Last week I discovered a rather wonderful construct for objects with long constructors, e.g. immutable value types:

public class UserProfile
{
	public string City { get; protected set; }
	public string Country { get; protected set; }
	public Uri Url { get; protected set; }
	public string Email { get; protected set; }
	public string Tagline { get; protected set; }

	public UserProfile(string city, string country, Uri url, string email,
		string tagline)
	{
		...
	}
}

This constructor has bad Connascence of Position (CoP); to construct a UserProfile instance, users have to know the position of each parameter. Otherwise they might mix up the city with the country for example:

// Spot the bug!
var profile = new UserProfile("NZ", "Wellington",
	new Uri("http://richarddingwall.name"), "rdingwall@gmail.com", ".NET guy"); 

This won’t be a problem with named parameters in C# 4.0, but until then, a nice alternative is a fluent builder class as described here:

UserProfile profile = new UserProfileBuilder()
	.WithCity("Wellington")
	.WithCountry("NZ")
	.WithUrl(new Uri("http://richarddingwall.name"))
	.WithEmail("rdingwall@gmail.com")
	.WithTagline(".NET guy");

Builders are very easy to implement. Each With method records its value and returns the current builder instance. Then we provide an implicit cast operator that finally constructs a UserProfile with all the parameters in the right places.

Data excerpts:
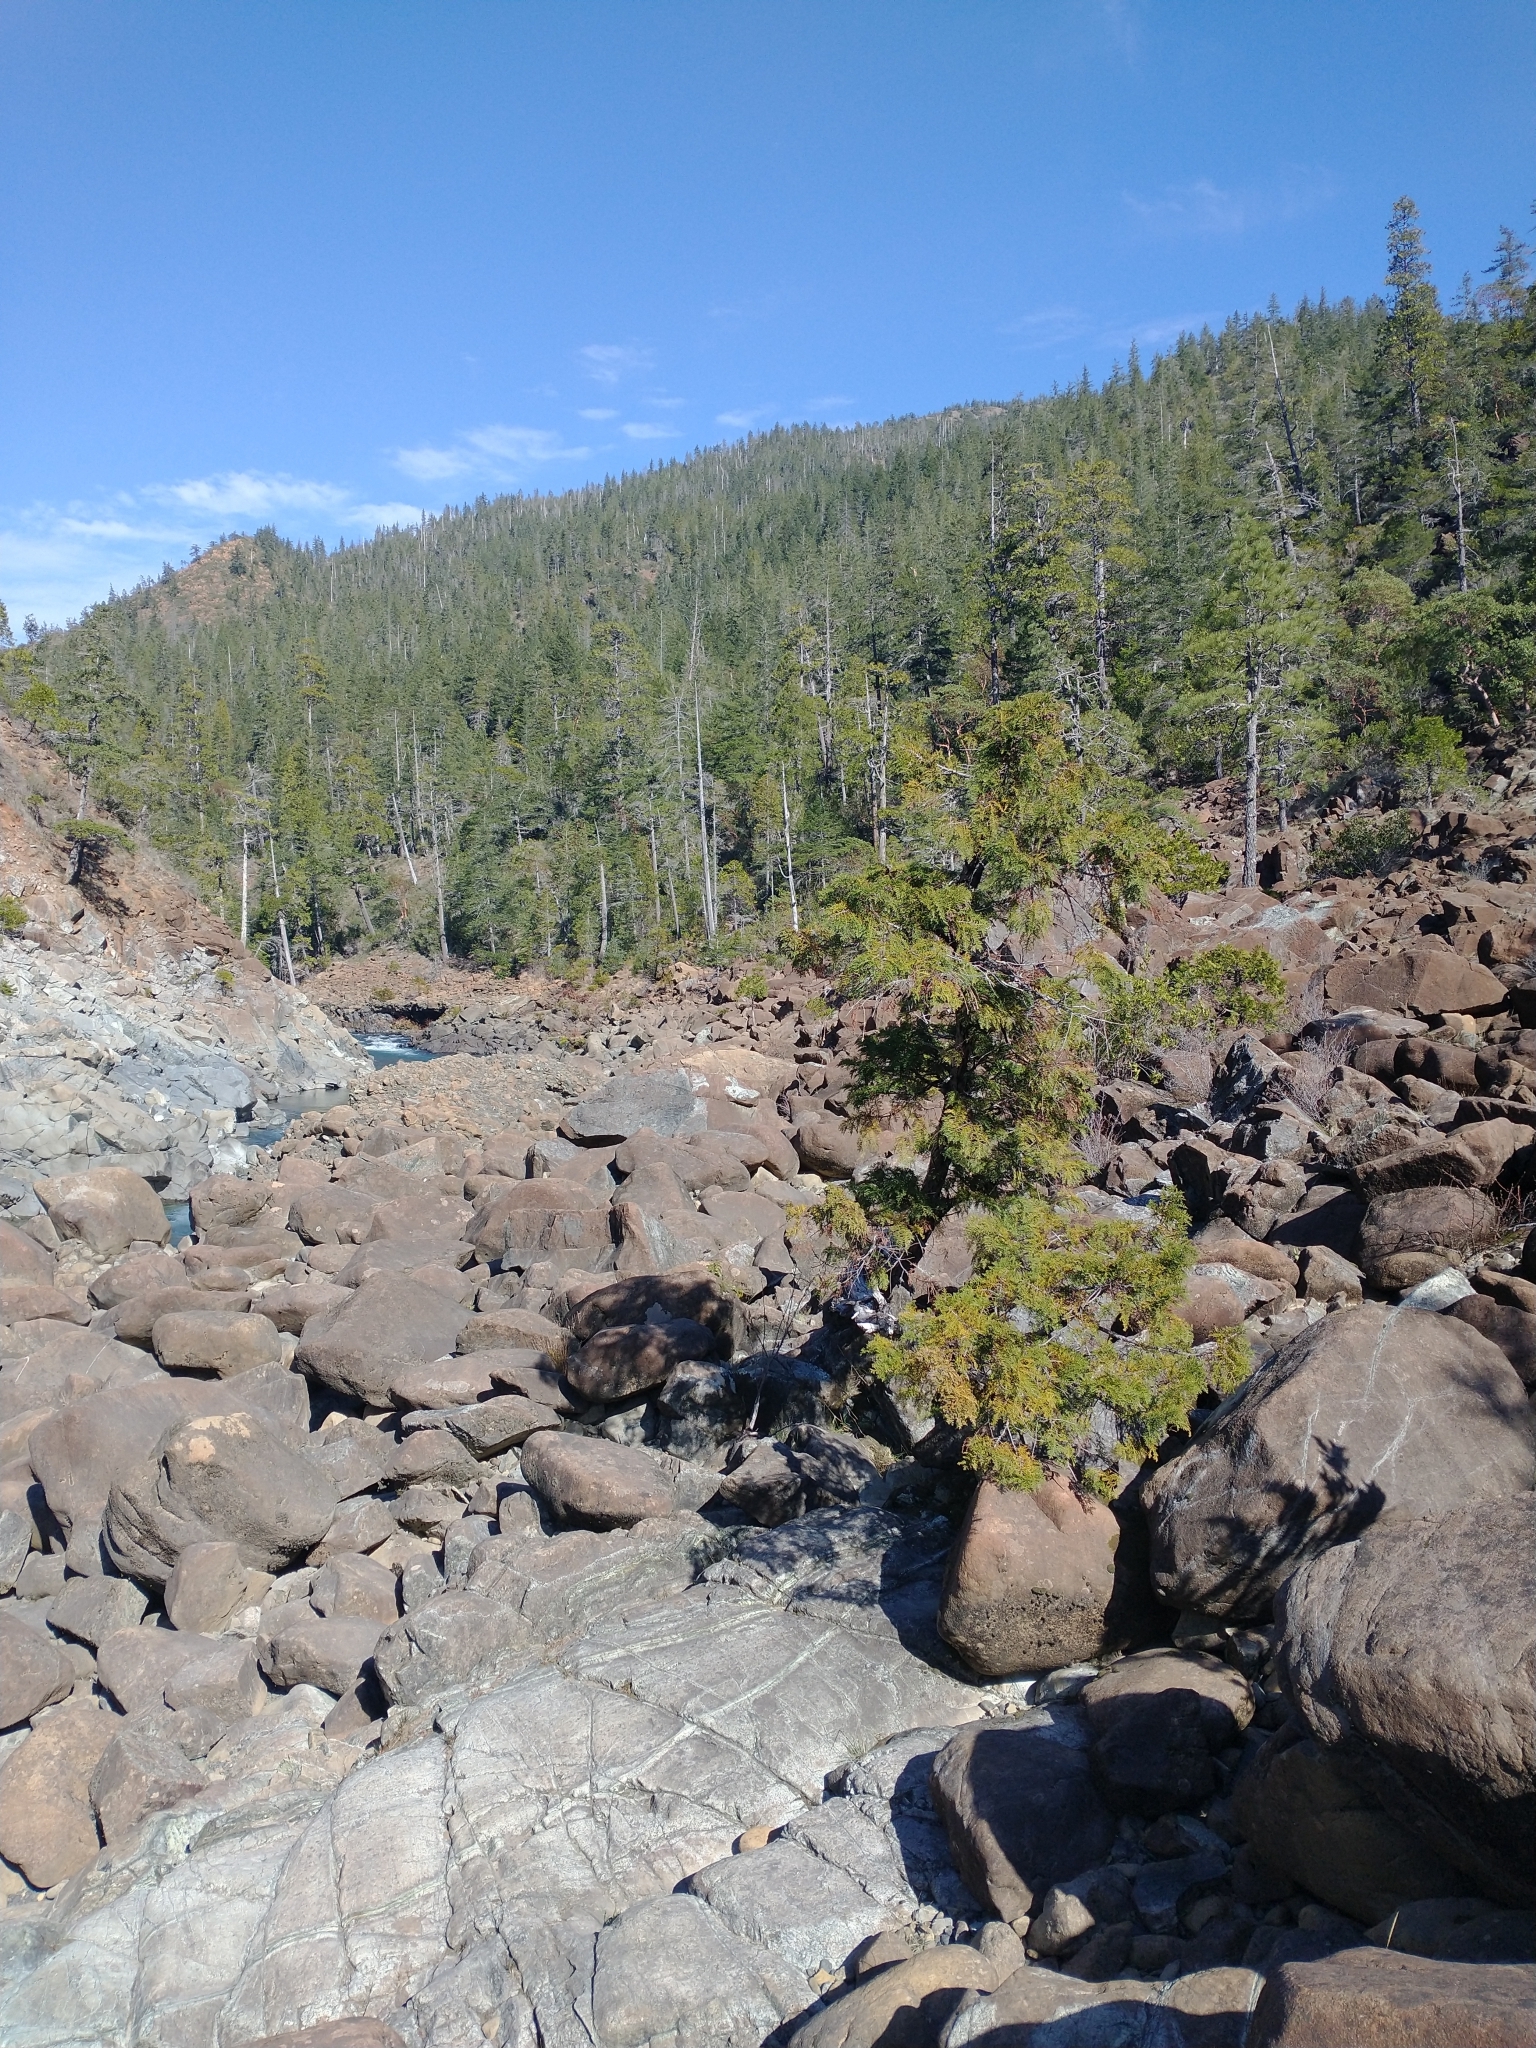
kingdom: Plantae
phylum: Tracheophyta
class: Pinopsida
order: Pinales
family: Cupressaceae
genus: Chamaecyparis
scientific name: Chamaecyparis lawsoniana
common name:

* * *

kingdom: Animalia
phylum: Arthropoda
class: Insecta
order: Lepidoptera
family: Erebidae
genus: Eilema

QUESTIONS ON THE MATERIAL:
(1) Give the portion of the article on fluent builders starting at "var profile = new" and ending at "profile = new UserProfileBuilder()", substituting "fluent builder type" for "fluent builder class".
(2) Continue the article on fluent builders from the point where it stops.
The data excerpts are separate material and have no connection to the article on fluent builders.

PER-TASK ANSWERS:
(1)
var profile = new UserProfile("NZ", "Wellington",
	new Uri("http://richarddingwall.name"), "rdingwall@gmail.com", ".NET guy"); 

This won’t be a problem with named parameters in C# 4.0, but until then, a nice alternative is a fluent builder type as described here:

UserProfile profile = new UserProfileBuilder()

(2)
public class UserProfileBuilder
{
	internal string City { get; set; }
	internal string Country { get; set; }
	// ... etc

	public UserProfileBuilder WithCity(string city)
	{
		this.City = city;
		return this;
	}

	// ... etc

	public static implicit operator UserProfile(UserProfileBuilder builder)
	{
		return new UserProfile(builder.City, builder.Country, builder.Url,
			builder.Email, builder.Tagline);
	}
}

I really like this!

June 1st, 2009 | 5 Comments
5 Responses to “Fluent Builder Pattern for classes with long-ish constructors” Leave your Comment
  1. John Varga says:

    Be aware that in your “With” example, the var will get confused and you will have a UserProfileBuilder instead of a UserProfile. You need to use an explicit type declaration.

  2. Richard says:

    @John whoops! Good spotting… fixed.

  3. John Varga says:

    I only know this because I saw someone else post this pattern and I thought it was amazingly badass so I happened to remember that pitfall.

  4. Ed Blackburn says:

    You could still use var, if you have a:

    public UserProfile Build() member.

    Your public static implicit operator UserProfile member could implement Build() to keep it nice and DRY?

  5. Richard says:

    @Ed: after a couple of weeks using this I’m inclined to agree. We’ve discovered the static operators aren’t much good for subclassed builders (e.g. AdminUserBuilder) because they cannot be inherited/overriden.